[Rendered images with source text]
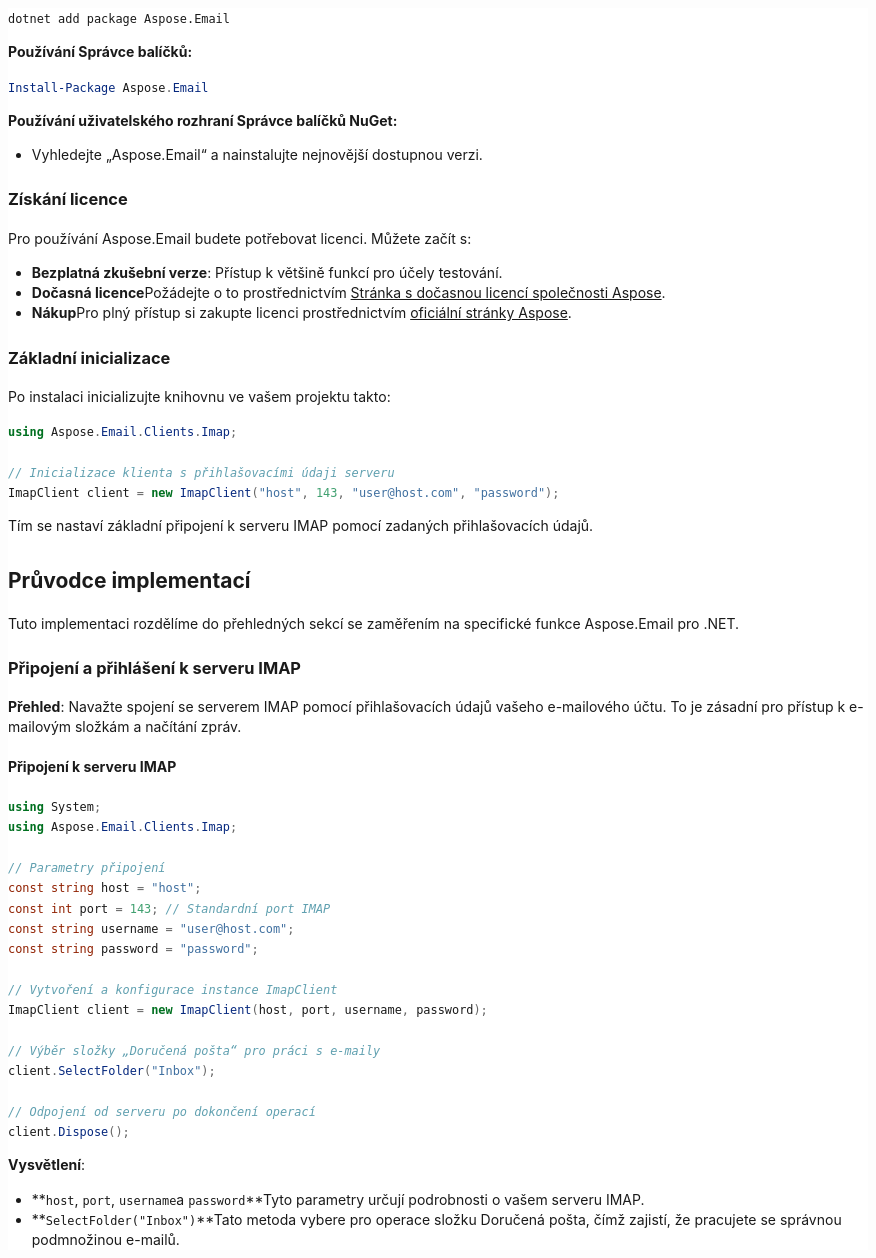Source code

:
 ```bash
dotnet add package Aspose.Email
```

**Používání Správce balíčků:**

```powershell
Install-Package Aspose.Email
```

**Používání uživatelského rozhraní Správce balíčků NuGet:**
- Vyhledejte „Aspose.Email“ a nainstalujte nejnovější dostupnou verzi.

### Získání licence
Pro používání Aspose.Email budete potřebovat licenci. Můžete začít s:
- **Bezplatná zkušební verze**: Přístup k většině funkcí pro účely testování.
- **Dočasná licence**Požádejte o to prostřednictvím [Stránka s dočasnou licencí společnosti Aspose](https://purchase.aspose.com/temporary-license/).
- **Nákup**Pro plný přístup si zakupte licenci prostřednictvím [oficiální stránky Aspose](https://purchase.aspose.com/buy).

### Základní inicializace
Po instalaci inicializujte knihovnu ve vašem projektu takto:

```csharp
using Aspose.Email.Clients.Imap;

// Inicializace klienta s přihlašovacími údaji serveru
ImapClient client = new ImapClient("host", 143, "user@host.com", "password");
```

Tím se nastaví základní připojení k serveru IMAP pomocí zadaných přihlašovacích údajů.

## Průvodce implementací
Tuto implementaci rozdělíme do přehledných sekcí se zaměřením na specifické funkce Aspose.Email pro .NET.

### Připojení a přihlášení k serveru IMAP
**Přehled**: Navažte spojení se serverem IMAP pomocí přihlašovacích údajů vašeho e-mailového účtu. To je zásadní pro přístup k e-mailovým složkám a načítání zpráv.

#### Připojení k serveru IMAP

```csharp
using System;
using Aspose.Email.Clients.Imap;

// Parametry připojení
const string host = "host";
const int port = 143; // Standardní port IMAP
const string username = "user@host.com";
const string password = "password";

// Vytvoření a konfigurace instance ImapClient
ImapClient client = new ImapClient(host, port, username, password);

// Výběr složky „Doručená pošta“ pro práci s e-maily
client.SelectFolder("Inbox");

// Odpojení od serveru po dokončení operací
client.Dispose();
```
**Vysvětlení**: 
- **`host`, `port`, `username`a `password`**Tyto parametry určují podrobnosti o vašem serveru IMAP.
- **`SelectFolder("Inbox")`**Tato metoda vybere pro operace složku Doručená pošta, čímž zajistí, že pracujete se správnou podmnožinou e-mailů.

→ **ACTIVITY**
What is needed is an exact copy of each line from the top of the data above through the line containing "vašem serveru IMAP.", with no pictures.

→ **RESULT**
Source code

:
 ```bash
dotnet add package Aspose.Email
```

**Používání Správce balíčků:**

```powershell
Install-Package Aspose.Email
```

**Používání uživatelského rozhraní Správce balíčků NuGet:**
- Vyhledejte „Aspose.Email“ a nainstalujte nejnovější dostupnou verzi.

### Získání licence
Pro používání Aspose.Email budete potřebovat licenci. Můžete začít s:
- **Bezplatná zkušební verze**: Přístup k většině funkcí pro účely testování.
- **Dočasná licence**Požádejte o to prostřednictvím [Stránka s dočasnou licencí společnosti Aspose](https://purchase.aspose.com/temporary-license/).
- **Nákup**Pro plný přístup si zakupte licenci prostřednictvím [oficiální stránky Aspose](https://purchase.aspose.com/buy).

### Základní inicializace
Po instalaci inicializujte knihovnu ve vašem projektu takto:

```csharp
using Aspose.Email.Clients.Imap;

// Inicializace klienta s přihlašovacími údaji serveru
ImapClient client = new ImapClient("host", 143, "user@host.com", "password");
```

Tím se nastaví základní připojení k serveru IMAP pomocí zadaných přihlašovacích údajů.

## Průvodce implementací
Tuto implementaci rozdělíme do přehledných sekcí se zaměřením na specifické funkce Aspose.Email pro .NET.

### Připojení a přihlášení k serveru IMAP
**Přehled**: Navažte spojení se serverem IMAP pomocí přihlašovacích údajů vašeho e-mailového účtu. To je zásadní pro přístup k e-mailovým složkám a načítání zpráv.

#### Připojení k serveru IMAP

```csharp
using System;
using Aspose.Email.Clients.Imap;

// Parametry připojení
const string host = "host";
const int port = 143; // Standardní port IMAP
const string username = "user@host.com";
const string password = "password";

// Vytvoření a konfigurace instance ImapClient
ImapClient client = new ImapClient(host, port, username, password);

// Výběr složky „Doručená pošta“ pro práci s e-maily
client.SelectFolder("Inbox");

// Odpojení od serveru po dokončení operací
client.Dispose();
```
**Vysvětlení**: 
- **`host`, `port`, `username`a `password`**Tyto parametry určují podrobnosti o vašem serveru IMAP.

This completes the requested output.